İçini imar ederek dışını inşa eden, ardından insanlığı ve varlığı ihya ederek kendine getiren bütün medeniyetlerin kavşak noktası, mülk âleminden melekût âlemine kanat çırpan aşkın / metafizik zirvesi.

Kudüs, işte bu kavşak noktasının nümûne-i imtisâli, en kâmil misâli(ydi) dârü’l-İslâm’ın atan kalbi iken...

Şimdi kalbi, bitkisel hayatta İslâm âleminin; durmaya ramak kalmış durumda. Kudüs, esir çünkü. Kudüs öksüz çünkü. Kudüs yaralı, bir kanadı kırık çünkü.

Ama kimsesiz değil Kudüs.

Bitkisel hayatta ama ölmemek için direniyor.

Kudüs ölürse, insanlık ölür, İslâm âlemi ölür, tarihten silinir.

İnsanlığın ölmemesi, İslâm âleminin ölmemesi için, Kudüs’ün kalbi dirilmeli ve insanlığı diriltip kendine getirecek uzun soluklu bir yola çıkmaya hüküm giymeli Kudüs...

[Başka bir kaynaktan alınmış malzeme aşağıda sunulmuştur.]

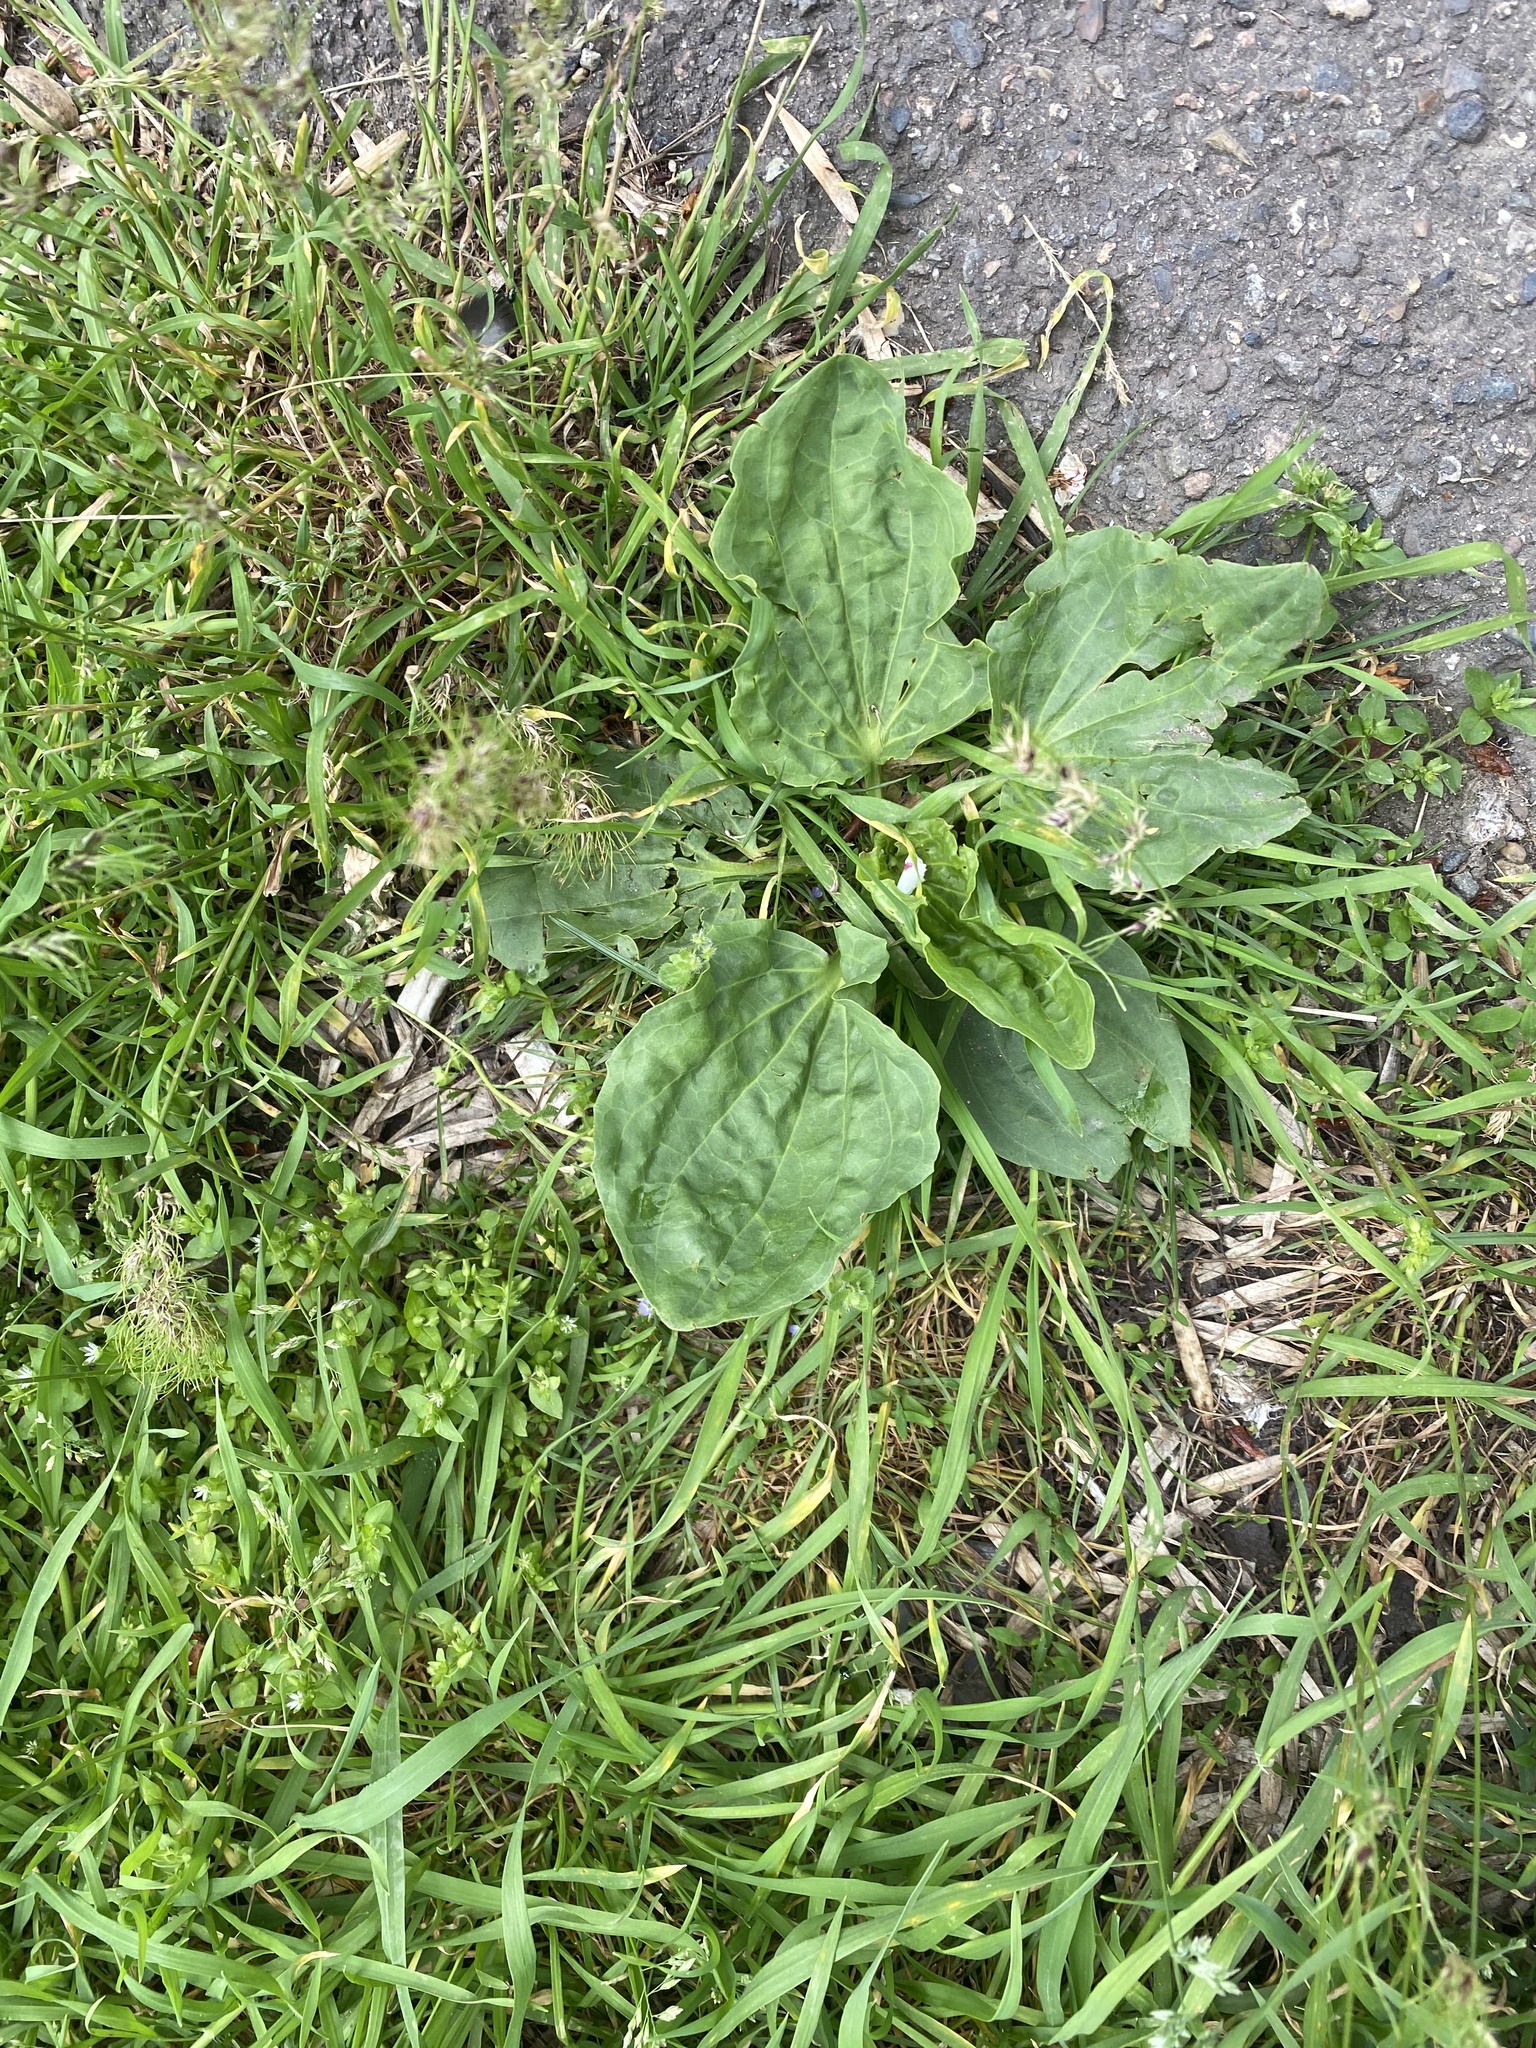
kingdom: Plantae
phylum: Tracheophyta
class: Magnoliopsida
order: Lamiales
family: Plantaginaceae
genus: Plantago
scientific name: Plantago major
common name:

KUDÜS’Ü İSTANBUL KENDİNE GETİRECEK YENİDEN!

Kudüs’ü, İstanbul kendine getirebilir. Kudüs’e İstanbul kol kanat gerebilir.

İstanbul kendine gelir de ayağa kalkabilirse yeniden...

Hiç şüpheniz olmasın ki, kendine gelecek İstanbul, dün olduğu gibi yarın da hem İslâm âlemini kendine getirecek ve ayağa kaldıracak hem de insanlığa adalet, hakkaniyet ve medeniyet dağıtacak...

Aslan düştüğü yerden kalkacak.

İstanbul’u bekle ey Kudüs! İstanbul’un toparlanmasını ve seni, beni, hepimizi toparlayacak fikir, zikir ve oluş çilesini tamamlamasını...

İslâm âlemi tarihten çekildi; yaşıyor mu sanki, demeyin!

Tarihten çekildi ama tarihten silinmedi, ölmedi.

Ölmeyecek...

Küllerinden doğacak yeniden.

Bu kez bütün insanlığı diriltici hakikat medeniyeti yolculuğunu gerçekleştirmeye koyulacak...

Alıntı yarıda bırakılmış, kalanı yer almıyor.